The multi-pronged crisis that has led to widespread protests, was exacerbated by the COVID-19 pandemic and associated collapse of the tourism sector across the South Asian island nation.

Food inflation in Colombo rose to a record high of 57.4 percent in May, said WFP in a press release, and widespread shortages of fuel for cooking and transport, means that poorer families are struggling to feed themselves.

Nearly five million people, or 22 percent of the Sri Lankan population, are food insecure and in need of assistance, the agency said. Nutritious foods, such as vegetables, fruits and protein-rich products are now out of reach for many.

Under this setup the United Nations World Food Programme (WFP) initiated a program to distribute food vouchers to pregnant women in underserved districts of Colombo, marking the start of WFP’s emergency response in the country.
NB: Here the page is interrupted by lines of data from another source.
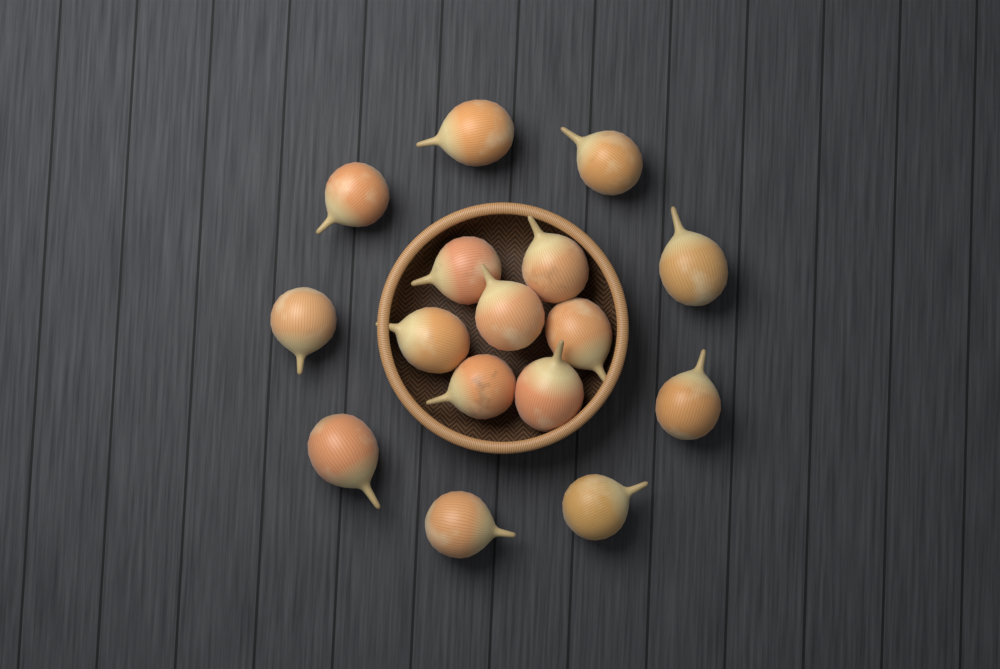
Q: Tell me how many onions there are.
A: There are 16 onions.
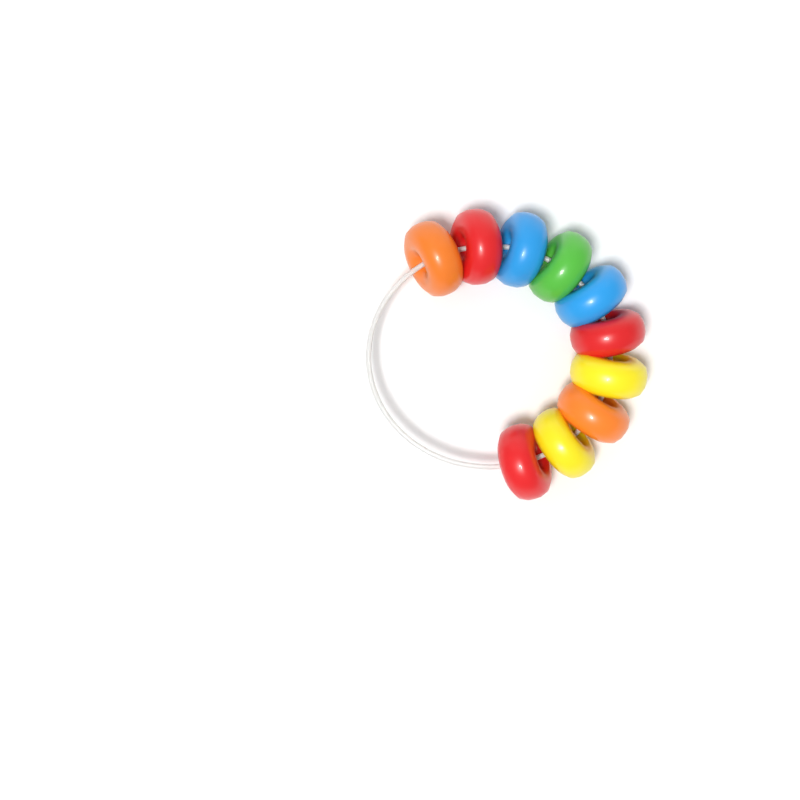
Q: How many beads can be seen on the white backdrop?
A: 10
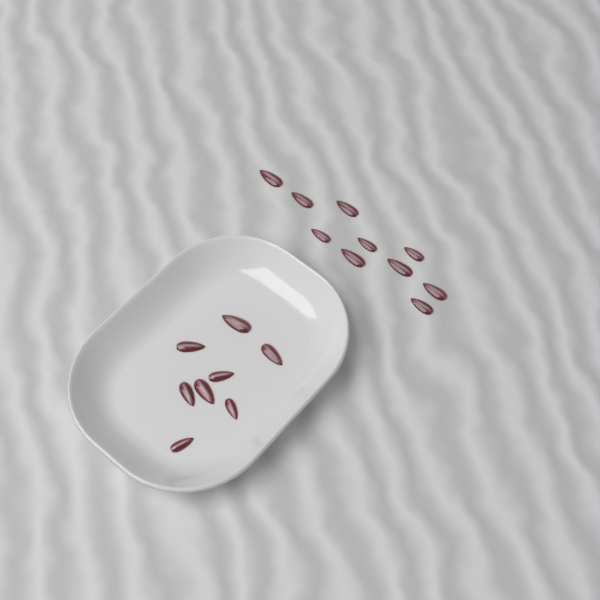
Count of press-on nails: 18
WFP is working to provide life-saving food, cash and voucher assistance to three million of the most vulnerable people who can no longer meet their food needs due to Sri Lanka’s unprecedented economic crisis.

According to the WFP, the monthly vouchers are valued at Rs.15,000 (US$ 40) and will enable more than 2,000 women to buy much-needed food, and are delivered alongside antenatal care provided by the Public Health Division of the Colombo Municipal Council (CMC).
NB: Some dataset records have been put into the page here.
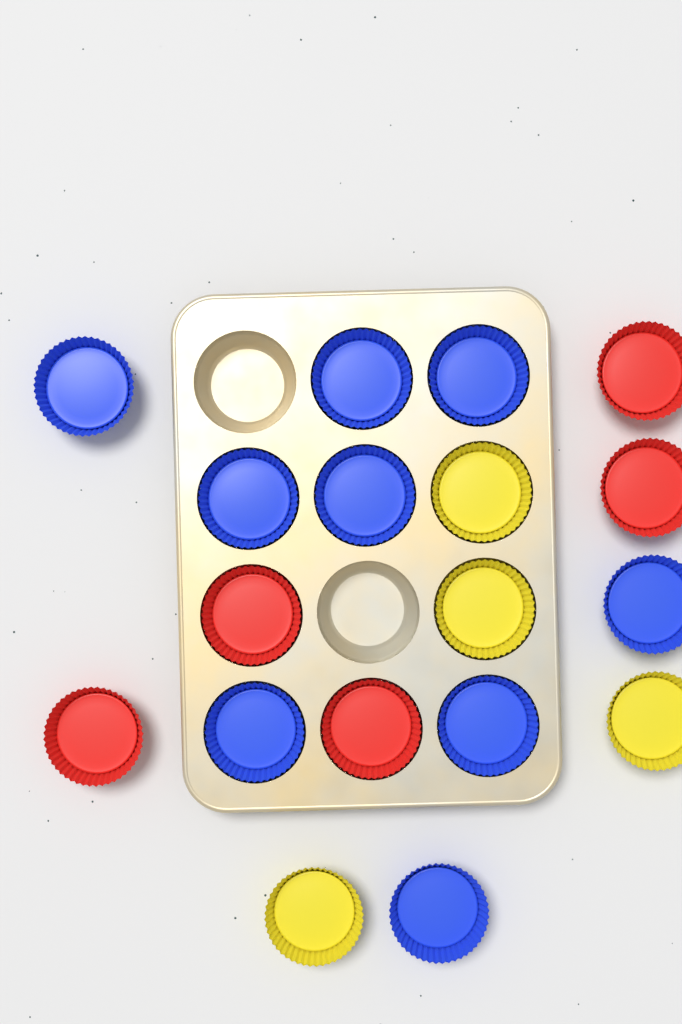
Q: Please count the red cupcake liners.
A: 5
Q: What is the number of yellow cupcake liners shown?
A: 4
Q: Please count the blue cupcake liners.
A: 9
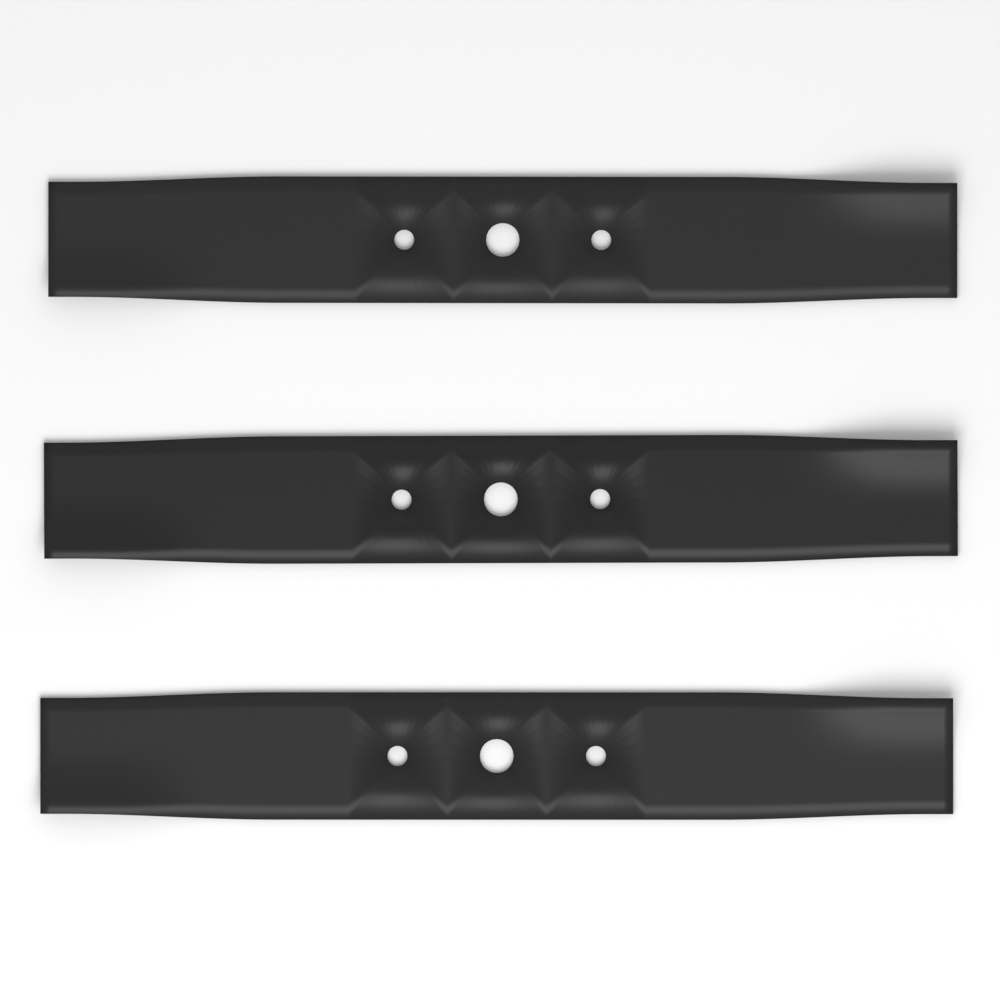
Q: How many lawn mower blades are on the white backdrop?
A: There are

The WFP, pointing out that the food inflation in Colombo set a record high of 57.4% in May, said that widespread shortages of fuel for cooking and transport means poor families are struggling to afford food. Nearly five million people, or 22% of the Sri Lankan population, are food insecure and in need of assistance.

Nutritious foods, such as vegetables, fruits and protein-rich products are now out of reach for many low-income families. WFP’s recent surveys indicated that 86% of families are resorting to at least one coping mechanism, including eating less, eating less nutritious food and even skipping meals altogether.

“Pregnant mothers need to eat nutritious meals every day, but the poorest find it harder and harder to afford the basics. When they skip meals they’re putting their and their children’s health at risk,” said Anthea Webb, WFP Deputy Regional Director for Asia and the Pacific from Colombo.

“Poor families in cities and those who work on estates have seen their incomes plummet while market prices have soared. Each day that passes sees an increase in food and fuel prices globally, making it vital that we act now,” she noted.

WFP has long supported the Sri Lankan Government’s national nutrition programmes, but they are severely constrained by the economic crisis.

To bolster existing social safety net programmes, WFP’s emergency response programme aims to assist one million children through the national school meal programme, one million people participating in the Thriposha programme which provides nutritionally-fortified food to mothers and children, and one million people in need of emergency food rations through food, cash or vouchers.

Given its concern that food and nutrition needs will persist beyond September, WFP estimates it will require US $60 million to assist three million people from June through December 2022.

Existing donors to WFP’s Sri Lanka programme include Australia, Canada, China, Denmark, Japan, Korea, Mastercard, Russia, Switzerland, United Nations Peacebuilding Fund and the United States.